Copy the stretch of items from the line containing "What is the" through the last of the items, reproducing each line word for word but omitting any pictures.

= = = = =

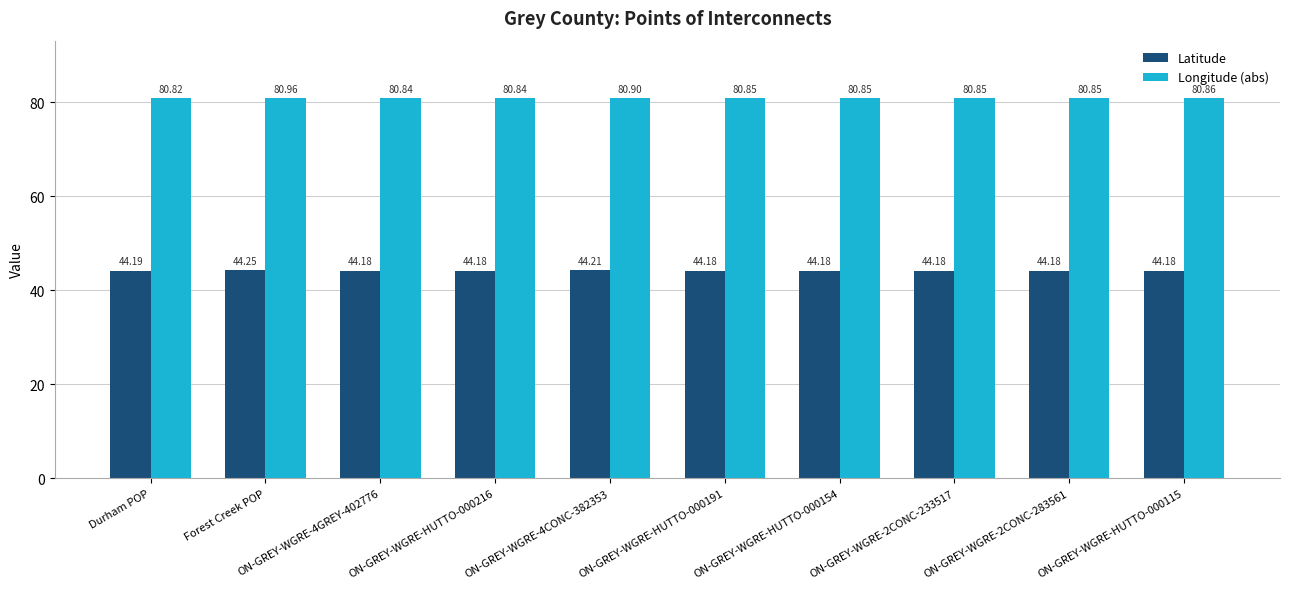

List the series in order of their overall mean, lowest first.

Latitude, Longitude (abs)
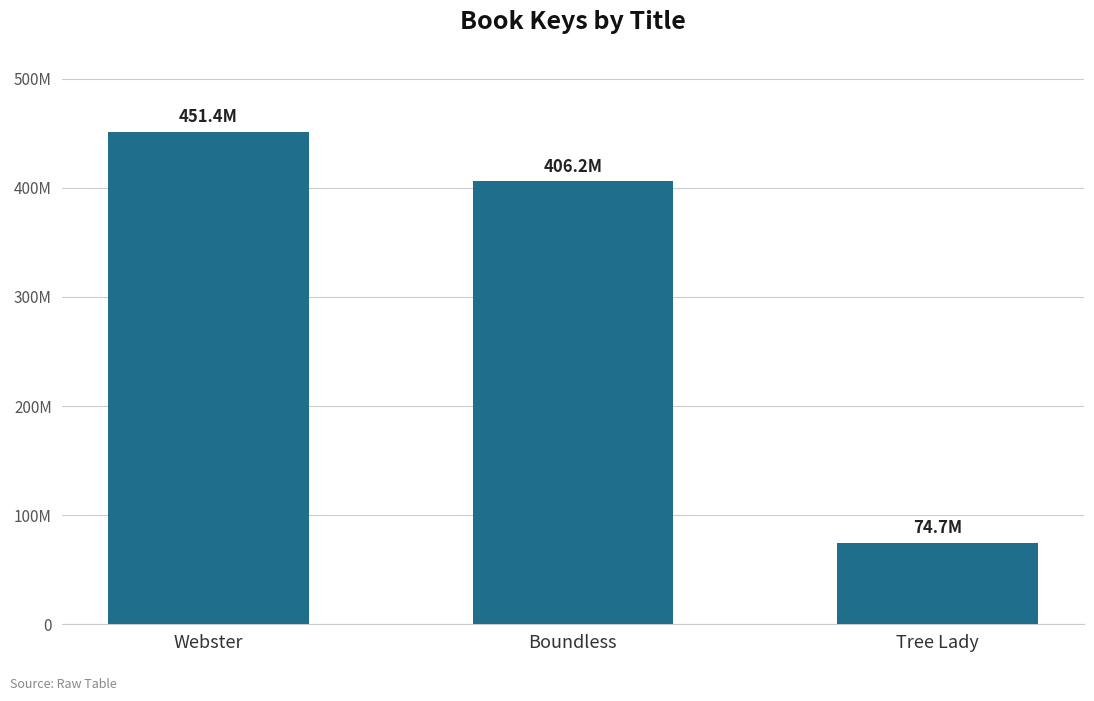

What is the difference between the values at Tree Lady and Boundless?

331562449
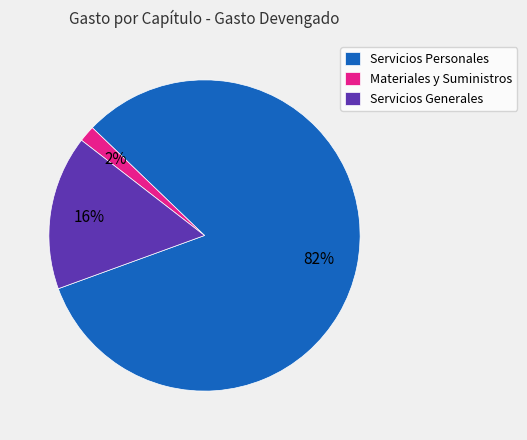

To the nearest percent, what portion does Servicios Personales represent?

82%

= = = = =

(OUTPUT FOR THIS EXERCISE)
What is the difference between the values at Tree Lady and Boundless?

331562449

To the nearest percent, what portion does Servicios Personales represent?

82%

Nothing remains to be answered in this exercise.